The deployment of antisemitism to distinguish friends from enemies reduces democratic politics to a zero sum game. According to this logic, Lee’s decision to attend CAIR Philadelphia’s banquet was not based on her sympathy for her Muslim constituents or on legitimate criticism of Israeli policies and the U.S. government’s unwavering support for them. Rather her decision is because she is an antisemite. And there is nothing she can do to disassociate from that label. If she decided to attend, she would have been labeled an antisemite. When she decided to withdraw, she only admitted her antisemitism. If she keeps donations from “antisemites,” she is one. If she returns them, she concedes it was wrong to receive them in the first place. The poet Maya Angelou once said: “I’ve learned that people will forget what you said, people will forget what you did, but people will never forget how you made them feel.” And when we label Summer Lee an antisemite, this is our goal. We want our community to fear her as an existential threat and to blindly vote for her opponent.

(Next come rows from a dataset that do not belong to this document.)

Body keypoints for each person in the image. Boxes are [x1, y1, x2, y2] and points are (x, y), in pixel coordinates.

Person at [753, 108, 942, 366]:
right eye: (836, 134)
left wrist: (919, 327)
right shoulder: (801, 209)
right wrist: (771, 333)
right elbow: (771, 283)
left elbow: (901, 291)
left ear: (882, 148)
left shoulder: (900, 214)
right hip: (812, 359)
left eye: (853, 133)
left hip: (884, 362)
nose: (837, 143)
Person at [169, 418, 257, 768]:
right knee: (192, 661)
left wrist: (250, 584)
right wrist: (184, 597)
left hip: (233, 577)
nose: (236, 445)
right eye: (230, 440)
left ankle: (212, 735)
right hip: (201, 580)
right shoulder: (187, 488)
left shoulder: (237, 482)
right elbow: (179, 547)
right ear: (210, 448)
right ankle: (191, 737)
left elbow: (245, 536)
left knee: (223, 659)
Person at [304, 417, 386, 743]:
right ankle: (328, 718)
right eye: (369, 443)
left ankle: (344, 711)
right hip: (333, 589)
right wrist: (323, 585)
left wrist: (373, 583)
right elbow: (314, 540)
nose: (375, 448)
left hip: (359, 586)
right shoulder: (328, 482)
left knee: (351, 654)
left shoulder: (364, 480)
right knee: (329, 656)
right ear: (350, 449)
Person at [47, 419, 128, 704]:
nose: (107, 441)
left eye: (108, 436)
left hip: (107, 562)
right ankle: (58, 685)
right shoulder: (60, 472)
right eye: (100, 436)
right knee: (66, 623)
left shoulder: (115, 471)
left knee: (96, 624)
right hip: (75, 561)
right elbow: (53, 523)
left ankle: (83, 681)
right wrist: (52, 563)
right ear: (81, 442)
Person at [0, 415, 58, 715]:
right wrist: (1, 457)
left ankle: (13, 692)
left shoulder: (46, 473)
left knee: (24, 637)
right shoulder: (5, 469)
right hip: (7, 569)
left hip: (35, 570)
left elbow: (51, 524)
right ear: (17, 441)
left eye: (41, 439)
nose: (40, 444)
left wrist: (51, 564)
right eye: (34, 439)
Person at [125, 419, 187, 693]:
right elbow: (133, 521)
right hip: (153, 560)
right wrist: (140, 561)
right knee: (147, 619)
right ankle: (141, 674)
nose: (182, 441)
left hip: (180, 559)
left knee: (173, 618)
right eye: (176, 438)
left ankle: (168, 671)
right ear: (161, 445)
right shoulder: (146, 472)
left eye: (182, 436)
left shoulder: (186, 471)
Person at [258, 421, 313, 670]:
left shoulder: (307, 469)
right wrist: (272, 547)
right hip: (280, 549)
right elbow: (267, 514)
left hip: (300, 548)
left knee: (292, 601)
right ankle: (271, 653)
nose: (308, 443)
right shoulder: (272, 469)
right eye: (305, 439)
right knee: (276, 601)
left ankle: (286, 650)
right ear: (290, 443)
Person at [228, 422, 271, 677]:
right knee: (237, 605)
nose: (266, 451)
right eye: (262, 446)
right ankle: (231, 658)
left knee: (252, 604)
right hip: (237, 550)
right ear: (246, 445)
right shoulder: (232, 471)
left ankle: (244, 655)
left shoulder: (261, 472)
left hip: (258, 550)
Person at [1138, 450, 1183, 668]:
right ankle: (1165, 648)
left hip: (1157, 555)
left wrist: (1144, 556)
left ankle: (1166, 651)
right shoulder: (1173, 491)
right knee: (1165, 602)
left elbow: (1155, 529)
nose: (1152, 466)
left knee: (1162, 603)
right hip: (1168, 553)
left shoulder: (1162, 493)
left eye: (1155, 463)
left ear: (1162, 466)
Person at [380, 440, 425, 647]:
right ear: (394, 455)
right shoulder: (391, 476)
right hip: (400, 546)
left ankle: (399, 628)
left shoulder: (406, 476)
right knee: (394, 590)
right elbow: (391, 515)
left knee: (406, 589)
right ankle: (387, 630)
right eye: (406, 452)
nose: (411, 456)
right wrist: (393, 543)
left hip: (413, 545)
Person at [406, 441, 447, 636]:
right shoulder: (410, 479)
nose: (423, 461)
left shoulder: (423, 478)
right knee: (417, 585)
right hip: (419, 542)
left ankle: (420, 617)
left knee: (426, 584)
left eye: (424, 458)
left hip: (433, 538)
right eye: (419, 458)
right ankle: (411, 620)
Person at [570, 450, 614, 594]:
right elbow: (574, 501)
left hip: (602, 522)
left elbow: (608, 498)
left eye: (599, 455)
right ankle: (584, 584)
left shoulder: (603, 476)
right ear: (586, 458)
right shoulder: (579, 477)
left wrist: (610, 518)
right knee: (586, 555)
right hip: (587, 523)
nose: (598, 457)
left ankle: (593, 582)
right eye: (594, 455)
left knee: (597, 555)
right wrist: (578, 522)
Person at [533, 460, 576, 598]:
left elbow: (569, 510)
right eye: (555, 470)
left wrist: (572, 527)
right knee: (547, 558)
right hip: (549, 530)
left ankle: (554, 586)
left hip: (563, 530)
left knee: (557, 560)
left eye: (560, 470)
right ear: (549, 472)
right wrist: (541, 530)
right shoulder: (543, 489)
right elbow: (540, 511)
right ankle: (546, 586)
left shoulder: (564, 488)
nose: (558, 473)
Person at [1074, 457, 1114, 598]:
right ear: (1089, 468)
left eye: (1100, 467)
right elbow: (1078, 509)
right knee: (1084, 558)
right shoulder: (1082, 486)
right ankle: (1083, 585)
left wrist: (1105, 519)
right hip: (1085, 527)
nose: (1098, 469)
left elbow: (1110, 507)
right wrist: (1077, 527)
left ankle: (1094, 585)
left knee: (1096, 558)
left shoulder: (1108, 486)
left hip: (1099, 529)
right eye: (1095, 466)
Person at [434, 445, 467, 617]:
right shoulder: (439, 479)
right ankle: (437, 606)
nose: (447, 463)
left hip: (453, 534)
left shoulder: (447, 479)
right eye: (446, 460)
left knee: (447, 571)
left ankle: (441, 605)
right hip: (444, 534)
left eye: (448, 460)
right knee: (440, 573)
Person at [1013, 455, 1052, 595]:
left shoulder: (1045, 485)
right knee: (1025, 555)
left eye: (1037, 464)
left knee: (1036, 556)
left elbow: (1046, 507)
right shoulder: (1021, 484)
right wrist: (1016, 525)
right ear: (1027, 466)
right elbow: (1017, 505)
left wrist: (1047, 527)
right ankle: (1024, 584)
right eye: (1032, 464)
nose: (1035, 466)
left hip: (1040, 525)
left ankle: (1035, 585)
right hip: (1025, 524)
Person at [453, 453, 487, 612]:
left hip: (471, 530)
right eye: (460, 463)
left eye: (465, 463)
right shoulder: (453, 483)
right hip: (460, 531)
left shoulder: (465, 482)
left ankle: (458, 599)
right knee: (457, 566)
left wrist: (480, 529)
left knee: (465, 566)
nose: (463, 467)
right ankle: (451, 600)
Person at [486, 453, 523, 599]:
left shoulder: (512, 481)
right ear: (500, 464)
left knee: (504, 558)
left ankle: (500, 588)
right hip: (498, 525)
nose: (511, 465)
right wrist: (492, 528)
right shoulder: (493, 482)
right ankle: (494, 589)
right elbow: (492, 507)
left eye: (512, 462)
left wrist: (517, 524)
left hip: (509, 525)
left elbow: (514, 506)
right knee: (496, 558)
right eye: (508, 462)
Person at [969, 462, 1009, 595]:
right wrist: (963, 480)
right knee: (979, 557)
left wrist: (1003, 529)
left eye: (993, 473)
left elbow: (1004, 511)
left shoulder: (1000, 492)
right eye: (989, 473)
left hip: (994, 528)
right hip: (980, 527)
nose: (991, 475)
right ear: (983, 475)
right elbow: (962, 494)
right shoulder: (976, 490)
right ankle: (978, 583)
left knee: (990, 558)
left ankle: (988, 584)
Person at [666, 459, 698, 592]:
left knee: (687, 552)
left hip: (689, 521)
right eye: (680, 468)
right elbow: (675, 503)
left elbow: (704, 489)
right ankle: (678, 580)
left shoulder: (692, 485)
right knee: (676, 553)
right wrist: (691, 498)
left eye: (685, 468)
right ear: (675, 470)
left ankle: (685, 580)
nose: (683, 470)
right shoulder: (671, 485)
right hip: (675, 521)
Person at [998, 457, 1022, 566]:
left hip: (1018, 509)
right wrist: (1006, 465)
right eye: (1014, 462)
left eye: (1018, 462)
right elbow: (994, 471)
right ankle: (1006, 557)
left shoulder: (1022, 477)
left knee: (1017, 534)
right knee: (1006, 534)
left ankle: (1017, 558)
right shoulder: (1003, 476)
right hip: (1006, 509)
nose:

The consequences are dire for the society at large. It erodes our democracy, prevents an honest discussion of the issues, and allows us to treat our fellow citizens like enemies. Such authoritarian politics have no place in a democratic society.
But the ramifications are particularly acute for the Jewish community. In 2018, Pittsburgh’s Jewish community suffered the deadliest attack on Jewish life in the history of the United States. It reminded us Jews what it’s like when violent antisemites roam the streets. Yet, those labeling Lee and other good faith critics of Israel as “antisemetic” are not addressing this reality. In fact, they cheapen existing antisemitism by using it as a cudgel to mobilize people to vote for this candidate and not another. By doing this, we create a situation in which violent and dangerous antisemites are just run-of-the-mill. Even a caricature. And if another Tree of Life happens, and people tell us it was about the fear of immigrants and had nothing to do with the ethnicity or religion of the victims? We will have little to say. And shaky moral ground to stand on.
Maya Haber is an Israeli American and the founder of Groundworks PA, which provides strategic support for nonprofits.